On disait tout à l’heure que c’est du boulot, mais c’est beaucoup de plaisir à imaginer, écrire et dessiner ?
Fabcaro : On nous donne des jouets de luxe. Goscinny et Uderzo ont créé des personnages qui sont des personnages de géniaux, des personnages de fiction géniaux. Moi je suis comme un enfant à qui on donnerait des playmobils, à qui on donnerait des jouets de luxe et à qui on dit : “vas-y maintenant amuse toi”. C'est génial. Quand on a ces personnages, quand on a ce cadre, j’allais dire qu’il y a presque plus rien à faire, enfin si, il faut bosser un peu, mais je veux dire la base est là.
Fabcaro, c'est votre deuxième. Est-ce que vous signez pour le troisième déjà ?
Fabcaro : Ça se fait au coup par coup, donc je ne sais jamais ce qui va se passer après.
Et l'envie ?
Fabcaro : L'envie, oui. Après je sais pas si Jean-Yves [Jean-Yves Ferri, le précédent scénariste d'Astérix] aura envie de revenir.. Donc je lorgne de son côté, s’il a envie de revenir, voilà. Mais j’ai envie de lui dire : repose-toi, je continue (Rires). Blague à part, je me suis vraiment amusé, si ça continue je serais ravi mais je ne sais pas du tout.
Et Didier Conrad, pas de lassitude non plus ?

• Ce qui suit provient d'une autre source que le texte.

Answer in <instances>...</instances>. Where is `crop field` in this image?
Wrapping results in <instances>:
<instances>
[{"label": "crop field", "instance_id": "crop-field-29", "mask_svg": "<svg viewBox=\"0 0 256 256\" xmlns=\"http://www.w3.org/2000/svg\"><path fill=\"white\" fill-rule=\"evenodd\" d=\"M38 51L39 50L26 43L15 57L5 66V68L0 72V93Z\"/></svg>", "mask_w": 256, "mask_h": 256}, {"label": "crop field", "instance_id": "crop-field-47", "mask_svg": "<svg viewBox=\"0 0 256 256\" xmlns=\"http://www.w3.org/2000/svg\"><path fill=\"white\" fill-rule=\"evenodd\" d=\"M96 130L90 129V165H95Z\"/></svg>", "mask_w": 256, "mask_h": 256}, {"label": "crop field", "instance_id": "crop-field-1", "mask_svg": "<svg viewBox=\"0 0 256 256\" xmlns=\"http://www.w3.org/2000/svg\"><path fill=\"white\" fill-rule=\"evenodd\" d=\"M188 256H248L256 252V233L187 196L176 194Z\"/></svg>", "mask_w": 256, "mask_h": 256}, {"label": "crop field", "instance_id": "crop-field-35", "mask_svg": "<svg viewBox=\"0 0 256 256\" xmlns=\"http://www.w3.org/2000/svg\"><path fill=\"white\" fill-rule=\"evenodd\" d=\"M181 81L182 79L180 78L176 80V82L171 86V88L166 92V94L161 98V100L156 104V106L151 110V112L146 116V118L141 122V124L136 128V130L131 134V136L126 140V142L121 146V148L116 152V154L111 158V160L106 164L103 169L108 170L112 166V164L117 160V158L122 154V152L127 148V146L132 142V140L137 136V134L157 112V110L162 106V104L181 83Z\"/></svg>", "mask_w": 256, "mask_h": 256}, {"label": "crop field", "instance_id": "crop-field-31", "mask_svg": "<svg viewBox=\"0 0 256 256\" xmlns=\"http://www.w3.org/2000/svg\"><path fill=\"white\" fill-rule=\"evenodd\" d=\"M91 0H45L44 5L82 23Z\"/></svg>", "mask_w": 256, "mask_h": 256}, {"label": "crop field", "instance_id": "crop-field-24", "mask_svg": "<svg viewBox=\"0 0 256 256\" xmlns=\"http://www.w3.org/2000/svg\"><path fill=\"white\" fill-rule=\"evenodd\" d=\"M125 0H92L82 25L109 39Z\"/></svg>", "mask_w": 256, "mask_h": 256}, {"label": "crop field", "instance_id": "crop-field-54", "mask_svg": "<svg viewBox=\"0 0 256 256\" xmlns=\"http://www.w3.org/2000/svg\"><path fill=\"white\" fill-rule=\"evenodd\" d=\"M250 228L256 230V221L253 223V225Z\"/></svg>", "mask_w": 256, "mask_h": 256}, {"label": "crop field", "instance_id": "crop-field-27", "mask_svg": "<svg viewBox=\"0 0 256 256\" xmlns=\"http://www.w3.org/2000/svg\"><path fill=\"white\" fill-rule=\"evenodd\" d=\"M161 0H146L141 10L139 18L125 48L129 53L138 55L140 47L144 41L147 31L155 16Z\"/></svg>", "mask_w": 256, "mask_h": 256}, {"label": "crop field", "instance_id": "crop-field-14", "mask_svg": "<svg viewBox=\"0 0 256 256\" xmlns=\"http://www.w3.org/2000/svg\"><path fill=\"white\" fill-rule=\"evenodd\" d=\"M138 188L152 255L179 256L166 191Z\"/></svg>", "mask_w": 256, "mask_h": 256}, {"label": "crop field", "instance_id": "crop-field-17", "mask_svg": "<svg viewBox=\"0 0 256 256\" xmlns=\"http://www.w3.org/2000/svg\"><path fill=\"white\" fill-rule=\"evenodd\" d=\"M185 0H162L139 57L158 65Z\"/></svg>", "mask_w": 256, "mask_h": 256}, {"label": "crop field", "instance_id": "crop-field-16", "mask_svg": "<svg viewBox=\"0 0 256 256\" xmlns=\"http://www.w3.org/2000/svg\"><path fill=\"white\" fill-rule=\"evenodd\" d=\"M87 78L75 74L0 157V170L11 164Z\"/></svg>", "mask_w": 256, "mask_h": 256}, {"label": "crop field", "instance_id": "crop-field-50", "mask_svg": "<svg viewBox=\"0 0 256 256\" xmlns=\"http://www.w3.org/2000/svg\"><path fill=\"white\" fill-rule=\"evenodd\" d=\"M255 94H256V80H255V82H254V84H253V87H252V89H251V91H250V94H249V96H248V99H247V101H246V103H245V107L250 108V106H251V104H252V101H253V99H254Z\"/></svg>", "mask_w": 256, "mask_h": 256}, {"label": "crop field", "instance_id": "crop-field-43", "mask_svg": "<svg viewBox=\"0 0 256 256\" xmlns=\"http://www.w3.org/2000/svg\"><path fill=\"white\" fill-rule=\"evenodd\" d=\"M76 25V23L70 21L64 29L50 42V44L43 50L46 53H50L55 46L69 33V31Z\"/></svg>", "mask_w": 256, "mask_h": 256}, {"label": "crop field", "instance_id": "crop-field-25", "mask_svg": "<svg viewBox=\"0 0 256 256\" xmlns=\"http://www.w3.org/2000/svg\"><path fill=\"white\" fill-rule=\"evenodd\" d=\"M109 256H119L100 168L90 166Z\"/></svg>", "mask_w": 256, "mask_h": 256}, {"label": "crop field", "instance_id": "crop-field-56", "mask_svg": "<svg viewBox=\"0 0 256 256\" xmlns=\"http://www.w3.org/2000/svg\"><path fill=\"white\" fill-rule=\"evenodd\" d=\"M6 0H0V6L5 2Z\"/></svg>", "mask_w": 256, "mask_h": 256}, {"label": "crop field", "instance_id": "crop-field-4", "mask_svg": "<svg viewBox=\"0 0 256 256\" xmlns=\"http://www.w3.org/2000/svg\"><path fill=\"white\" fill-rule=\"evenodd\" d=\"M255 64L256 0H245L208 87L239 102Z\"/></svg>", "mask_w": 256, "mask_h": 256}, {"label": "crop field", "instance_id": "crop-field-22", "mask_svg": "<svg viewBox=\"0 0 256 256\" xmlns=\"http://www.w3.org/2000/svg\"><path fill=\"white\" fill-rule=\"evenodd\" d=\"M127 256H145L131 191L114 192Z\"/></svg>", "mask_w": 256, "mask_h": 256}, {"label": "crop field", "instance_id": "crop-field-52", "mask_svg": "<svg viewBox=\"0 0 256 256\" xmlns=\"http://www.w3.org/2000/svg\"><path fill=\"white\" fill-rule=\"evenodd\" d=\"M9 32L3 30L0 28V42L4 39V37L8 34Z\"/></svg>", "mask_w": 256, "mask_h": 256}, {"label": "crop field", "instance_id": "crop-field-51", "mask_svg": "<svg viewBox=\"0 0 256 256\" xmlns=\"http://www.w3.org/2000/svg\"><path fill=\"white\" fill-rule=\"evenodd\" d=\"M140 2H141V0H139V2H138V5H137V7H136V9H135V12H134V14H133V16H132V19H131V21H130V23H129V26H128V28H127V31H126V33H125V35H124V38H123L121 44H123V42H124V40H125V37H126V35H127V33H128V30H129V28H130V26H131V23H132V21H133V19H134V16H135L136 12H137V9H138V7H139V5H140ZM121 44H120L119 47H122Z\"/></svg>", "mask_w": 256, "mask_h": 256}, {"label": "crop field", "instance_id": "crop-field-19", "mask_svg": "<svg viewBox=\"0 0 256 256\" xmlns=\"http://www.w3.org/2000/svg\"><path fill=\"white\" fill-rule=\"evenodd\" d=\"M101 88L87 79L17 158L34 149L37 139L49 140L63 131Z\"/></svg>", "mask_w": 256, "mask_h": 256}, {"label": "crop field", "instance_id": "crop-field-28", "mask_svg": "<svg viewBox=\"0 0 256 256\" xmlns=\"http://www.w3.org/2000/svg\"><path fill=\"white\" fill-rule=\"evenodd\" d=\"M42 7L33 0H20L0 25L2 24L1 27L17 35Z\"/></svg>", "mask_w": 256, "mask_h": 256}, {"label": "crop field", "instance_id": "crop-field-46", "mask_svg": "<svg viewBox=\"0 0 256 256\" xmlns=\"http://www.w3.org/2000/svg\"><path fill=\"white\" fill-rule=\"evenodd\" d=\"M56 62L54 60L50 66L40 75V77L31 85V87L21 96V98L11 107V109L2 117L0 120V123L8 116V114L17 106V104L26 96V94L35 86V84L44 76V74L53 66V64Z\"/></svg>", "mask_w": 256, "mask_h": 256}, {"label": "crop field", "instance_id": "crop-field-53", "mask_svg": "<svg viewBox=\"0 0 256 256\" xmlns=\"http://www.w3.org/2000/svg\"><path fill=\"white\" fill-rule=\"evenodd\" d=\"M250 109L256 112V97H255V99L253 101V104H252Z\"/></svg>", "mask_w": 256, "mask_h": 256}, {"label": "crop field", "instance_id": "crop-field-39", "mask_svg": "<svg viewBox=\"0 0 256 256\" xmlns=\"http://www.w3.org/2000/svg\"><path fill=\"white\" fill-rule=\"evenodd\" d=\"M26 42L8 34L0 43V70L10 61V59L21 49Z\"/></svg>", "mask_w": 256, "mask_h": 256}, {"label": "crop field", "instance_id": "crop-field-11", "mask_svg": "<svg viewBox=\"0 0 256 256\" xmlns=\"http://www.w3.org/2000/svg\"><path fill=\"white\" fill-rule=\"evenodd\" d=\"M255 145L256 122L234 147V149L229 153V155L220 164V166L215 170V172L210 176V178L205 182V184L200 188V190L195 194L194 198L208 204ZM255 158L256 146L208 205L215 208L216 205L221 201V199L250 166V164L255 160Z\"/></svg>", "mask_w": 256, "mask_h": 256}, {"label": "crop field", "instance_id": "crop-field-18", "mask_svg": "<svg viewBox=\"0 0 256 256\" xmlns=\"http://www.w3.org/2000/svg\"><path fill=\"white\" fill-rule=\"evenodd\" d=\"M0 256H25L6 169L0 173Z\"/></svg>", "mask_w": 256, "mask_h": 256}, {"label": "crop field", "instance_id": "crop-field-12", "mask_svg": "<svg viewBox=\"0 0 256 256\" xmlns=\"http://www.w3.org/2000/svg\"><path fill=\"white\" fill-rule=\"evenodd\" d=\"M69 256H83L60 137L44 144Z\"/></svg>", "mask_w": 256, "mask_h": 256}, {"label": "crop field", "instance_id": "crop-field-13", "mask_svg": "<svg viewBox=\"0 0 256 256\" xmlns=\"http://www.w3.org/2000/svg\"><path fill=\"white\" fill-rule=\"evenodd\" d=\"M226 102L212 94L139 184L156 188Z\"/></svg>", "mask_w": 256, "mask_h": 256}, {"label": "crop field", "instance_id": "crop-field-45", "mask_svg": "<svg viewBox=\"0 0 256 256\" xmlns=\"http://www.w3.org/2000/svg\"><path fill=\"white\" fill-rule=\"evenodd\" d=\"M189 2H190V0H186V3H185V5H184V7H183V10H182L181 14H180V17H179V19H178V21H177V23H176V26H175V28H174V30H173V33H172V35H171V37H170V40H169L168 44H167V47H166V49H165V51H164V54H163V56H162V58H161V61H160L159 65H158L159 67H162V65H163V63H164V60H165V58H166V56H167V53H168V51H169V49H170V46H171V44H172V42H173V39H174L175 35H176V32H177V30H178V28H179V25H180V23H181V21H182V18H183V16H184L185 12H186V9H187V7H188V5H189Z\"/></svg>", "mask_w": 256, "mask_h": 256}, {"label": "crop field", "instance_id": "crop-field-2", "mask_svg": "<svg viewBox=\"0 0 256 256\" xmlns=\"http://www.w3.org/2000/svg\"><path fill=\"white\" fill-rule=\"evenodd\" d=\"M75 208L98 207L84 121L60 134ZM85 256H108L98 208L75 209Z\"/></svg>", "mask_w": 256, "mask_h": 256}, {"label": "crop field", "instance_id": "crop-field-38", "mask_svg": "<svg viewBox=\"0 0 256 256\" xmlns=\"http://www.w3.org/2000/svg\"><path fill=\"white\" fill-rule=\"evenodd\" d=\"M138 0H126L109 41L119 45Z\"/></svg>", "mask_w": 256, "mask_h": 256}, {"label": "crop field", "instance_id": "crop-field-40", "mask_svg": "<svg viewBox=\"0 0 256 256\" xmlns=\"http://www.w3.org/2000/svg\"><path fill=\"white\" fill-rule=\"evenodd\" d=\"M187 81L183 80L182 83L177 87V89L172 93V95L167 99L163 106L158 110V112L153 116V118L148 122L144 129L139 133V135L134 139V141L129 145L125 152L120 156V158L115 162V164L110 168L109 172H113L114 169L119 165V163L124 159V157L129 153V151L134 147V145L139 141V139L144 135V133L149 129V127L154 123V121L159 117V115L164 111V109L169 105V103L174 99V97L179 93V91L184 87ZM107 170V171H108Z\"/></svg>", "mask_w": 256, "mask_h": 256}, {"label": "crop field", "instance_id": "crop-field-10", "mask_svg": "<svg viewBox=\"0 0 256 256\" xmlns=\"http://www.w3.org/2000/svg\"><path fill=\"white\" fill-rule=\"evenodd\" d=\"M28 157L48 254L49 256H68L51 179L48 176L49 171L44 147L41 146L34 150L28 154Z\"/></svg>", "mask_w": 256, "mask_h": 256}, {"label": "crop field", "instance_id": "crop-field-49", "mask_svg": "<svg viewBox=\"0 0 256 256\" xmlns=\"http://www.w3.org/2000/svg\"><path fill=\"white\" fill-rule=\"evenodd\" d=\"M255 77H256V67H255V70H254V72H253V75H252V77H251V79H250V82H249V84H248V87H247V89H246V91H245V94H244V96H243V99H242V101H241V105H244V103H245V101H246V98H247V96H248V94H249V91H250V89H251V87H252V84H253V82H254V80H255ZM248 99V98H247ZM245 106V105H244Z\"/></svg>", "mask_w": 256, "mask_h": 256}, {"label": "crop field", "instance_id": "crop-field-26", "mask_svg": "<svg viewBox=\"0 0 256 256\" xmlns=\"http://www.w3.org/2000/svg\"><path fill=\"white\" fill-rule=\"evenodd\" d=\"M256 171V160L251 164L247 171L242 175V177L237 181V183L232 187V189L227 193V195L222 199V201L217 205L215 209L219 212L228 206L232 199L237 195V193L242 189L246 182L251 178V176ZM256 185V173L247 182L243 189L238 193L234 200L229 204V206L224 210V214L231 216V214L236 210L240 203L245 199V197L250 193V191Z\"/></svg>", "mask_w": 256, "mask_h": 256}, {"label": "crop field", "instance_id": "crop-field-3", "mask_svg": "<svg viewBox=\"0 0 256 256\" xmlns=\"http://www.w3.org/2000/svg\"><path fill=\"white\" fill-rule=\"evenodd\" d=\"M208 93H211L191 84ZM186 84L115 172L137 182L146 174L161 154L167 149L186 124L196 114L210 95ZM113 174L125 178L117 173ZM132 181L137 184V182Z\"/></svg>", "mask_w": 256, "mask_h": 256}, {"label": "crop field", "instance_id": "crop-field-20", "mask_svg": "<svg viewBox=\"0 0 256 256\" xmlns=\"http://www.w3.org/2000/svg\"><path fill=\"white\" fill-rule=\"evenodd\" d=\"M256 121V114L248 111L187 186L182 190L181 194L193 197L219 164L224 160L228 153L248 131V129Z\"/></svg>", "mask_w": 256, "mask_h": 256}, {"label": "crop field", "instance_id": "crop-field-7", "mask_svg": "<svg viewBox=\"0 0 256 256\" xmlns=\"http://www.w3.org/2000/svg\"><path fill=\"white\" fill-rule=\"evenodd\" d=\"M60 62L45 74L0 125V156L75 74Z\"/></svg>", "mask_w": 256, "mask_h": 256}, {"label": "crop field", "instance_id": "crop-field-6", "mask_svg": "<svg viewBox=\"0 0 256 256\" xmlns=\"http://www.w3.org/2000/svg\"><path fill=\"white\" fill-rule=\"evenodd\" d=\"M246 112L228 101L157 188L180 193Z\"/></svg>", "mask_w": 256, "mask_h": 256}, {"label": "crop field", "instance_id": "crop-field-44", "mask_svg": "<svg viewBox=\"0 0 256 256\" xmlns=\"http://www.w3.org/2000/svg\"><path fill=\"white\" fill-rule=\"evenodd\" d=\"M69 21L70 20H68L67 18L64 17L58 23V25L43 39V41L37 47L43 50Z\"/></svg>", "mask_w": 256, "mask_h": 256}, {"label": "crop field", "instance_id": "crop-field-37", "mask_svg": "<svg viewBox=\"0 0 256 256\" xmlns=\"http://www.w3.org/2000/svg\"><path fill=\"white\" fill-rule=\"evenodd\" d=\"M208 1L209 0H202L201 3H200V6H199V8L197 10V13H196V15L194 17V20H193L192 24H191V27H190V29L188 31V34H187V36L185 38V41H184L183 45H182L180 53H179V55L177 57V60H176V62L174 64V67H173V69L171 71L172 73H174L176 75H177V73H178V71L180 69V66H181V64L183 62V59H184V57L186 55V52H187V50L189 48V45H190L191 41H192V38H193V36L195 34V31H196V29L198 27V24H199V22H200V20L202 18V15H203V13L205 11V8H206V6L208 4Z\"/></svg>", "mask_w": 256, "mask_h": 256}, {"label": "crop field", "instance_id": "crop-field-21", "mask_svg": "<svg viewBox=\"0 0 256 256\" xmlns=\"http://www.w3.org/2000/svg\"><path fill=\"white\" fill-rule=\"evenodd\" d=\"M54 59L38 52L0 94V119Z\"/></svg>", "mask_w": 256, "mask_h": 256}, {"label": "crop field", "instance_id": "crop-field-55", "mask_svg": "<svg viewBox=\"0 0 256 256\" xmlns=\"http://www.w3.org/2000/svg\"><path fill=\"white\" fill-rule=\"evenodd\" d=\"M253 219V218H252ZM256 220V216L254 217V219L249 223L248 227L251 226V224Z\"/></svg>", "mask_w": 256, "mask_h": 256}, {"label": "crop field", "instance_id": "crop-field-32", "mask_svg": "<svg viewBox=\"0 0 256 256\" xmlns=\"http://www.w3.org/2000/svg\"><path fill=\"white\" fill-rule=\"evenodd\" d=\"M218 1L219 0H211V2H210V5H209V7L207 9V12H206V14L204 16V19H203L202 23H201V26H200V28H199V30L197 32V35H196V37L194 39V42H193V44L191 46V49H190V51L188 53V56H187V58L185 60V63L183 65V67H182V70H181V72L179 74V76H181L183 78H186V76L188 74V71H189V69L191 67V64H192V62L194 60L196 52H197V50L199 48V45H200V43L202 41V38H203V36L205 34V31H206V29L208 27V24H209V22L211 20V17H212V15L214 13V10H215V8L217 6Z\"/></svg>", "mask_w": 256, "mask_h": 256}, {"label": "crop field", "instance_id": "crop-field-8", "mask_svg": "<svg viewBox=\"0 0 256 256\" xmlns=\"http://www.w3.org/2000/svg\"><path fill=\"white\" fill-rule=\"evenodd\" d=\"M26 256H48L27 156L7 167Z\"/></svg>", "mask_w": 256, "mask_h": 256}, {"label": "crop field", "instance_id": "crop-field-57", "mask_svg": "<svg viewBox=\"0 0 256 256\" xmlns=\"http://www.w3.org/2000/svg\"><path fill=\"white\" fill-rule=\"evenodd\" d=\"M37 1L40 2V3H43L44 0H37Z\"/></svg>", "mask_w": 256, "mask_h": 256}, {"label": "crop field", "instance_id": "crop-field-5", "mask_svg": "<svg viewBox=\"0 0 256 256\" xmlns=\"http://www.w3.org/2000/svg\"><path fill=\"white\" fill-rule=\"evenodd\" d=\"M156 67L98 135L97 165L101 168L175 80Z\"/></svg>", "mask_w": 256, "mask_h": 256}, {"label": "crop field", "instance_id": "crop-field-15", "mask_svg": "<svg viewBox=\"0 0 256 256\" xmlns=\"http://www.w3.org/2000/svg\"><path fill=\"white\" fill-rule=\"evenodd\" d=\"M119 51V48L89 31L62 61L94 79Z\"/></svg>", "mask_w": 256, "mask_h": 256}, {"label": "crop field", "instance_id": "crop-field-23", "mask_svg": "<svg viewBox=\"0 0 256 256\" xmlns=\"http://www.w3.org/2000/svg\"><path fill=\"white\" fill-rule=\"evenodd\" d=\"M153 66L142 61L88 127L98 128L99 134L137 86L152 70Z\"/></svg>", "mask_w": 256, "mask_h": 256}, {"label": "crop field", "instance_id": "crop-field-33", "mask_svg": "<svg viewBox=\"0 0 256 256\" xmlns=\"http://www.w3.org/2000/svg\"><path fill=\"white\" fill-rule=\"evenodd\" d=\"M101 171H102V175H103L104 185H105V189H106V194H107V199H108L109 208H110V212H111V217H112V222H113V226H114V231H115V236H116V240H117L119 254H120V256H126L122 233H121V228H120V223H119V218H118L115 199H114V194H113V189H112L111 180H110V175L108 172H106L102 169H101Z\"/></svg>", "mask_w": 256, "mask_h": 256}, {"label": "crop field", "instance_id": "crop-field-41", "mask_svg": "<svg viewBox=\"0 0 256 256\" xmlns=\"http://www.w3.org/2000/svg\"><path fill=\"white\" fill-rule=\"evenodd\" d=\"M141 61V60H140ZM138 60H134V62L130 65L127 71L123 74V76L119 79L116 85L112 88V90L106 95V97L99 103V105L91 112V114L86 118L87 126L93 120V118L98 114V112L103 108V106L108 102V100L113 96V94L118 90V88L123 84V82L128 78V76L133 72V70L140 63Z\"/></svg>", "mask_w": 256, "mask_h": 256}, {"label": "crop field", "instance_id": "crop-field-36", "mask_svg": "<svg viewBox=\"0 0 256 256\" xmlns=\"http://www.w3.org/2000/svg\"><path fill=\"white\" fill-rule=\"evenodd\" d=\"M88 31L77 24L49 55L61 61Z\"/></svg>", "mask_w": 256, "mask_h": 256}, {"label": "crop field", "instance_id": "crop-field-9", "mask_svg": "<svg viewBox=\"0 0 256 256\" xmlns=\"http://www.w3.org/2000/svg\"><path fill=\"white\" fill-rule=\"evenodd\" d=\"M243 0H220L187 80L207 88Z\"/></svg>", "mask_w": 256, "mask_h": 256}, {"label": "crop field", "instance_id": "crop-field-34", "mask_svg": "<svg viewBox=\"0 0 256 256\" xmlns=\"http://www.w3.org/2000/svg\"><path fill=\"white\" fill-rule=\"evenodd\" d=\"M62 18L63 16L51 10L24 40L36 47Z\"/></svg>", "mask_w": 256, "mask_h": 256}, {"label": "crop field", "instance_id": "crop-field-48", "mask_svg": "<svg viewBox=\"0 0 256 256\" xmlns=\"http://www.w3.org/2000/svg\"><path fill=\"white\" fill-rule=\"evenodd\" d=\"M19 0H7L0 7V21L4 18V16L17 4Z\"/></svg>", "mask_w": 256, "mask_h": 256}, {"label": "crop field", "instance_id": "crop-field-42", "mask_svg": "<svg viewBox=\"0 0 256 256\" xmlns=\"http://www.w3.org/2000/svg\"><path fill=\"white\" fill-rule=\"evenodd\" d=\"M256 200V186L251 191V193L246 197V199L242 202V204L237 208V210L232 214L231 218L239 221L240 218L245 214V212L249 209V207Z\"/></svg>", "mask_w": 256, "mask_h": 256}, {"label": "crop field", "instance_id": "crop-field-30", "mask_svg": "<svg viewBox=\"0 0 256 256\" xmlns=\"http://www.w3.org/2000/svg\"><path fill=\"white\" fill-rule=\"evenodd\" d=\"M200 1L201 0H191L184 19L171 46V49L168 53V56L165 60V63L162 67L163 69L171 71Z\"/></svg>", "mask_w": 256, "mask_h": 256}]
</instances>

Didier Conrad : Non, pas du tout. Pour moi aussi, c'est au coup à coup, à chaque bouquin, je me dis ça sera sans doute le dernier. Et puis bon, on peut empiler, parfait, je suis partant.
Une idée du prochain ? Non, vous avez pas le droit pour l'instant d'y penser puisque vous ne savez même pas si c'est vous qui serez aux commandes.
Fabcaro : Ouais mais malgré tout, mon naturel stakhanoviste reprend le dessus, j'ai quelques idées au cas où qui traînent.
Didier Conrad aussi ?
Didier Conrad : Ah moi j'ai pas les idées. Non moi je dessine, c’est tout. J’attends qu'il ait son idée. C'est lui qui conduit en fait, oui moi je suis le copilote. Je lui dis non, pas par là, freine.
Et une autre idée de voyage ? Vous êtes sur RFI, on nous écoute un peu partout dans le monde entier.
Fabcaro : Hier, on se faisait un petit brainstorming et on se disait “tiens, qu’est-ce qui reste ?” Et on s’est fait un petite liste. Mine de rien, ça se réduit. Si on veut vraiment être pertinent, des destinations avec des clichés intéressants, qui soient pas trop trop loin, qui soient concrètes , peu à peu ça se réduit. On a eu quelques pistes pour s’amuser comme ça.
Didier Conrad : Oui, on en a quelques unes, mais c’est vrai que c’est pas infini. Il va falloir repasser par certains endroits à un moment parce qu’on aura tout fait.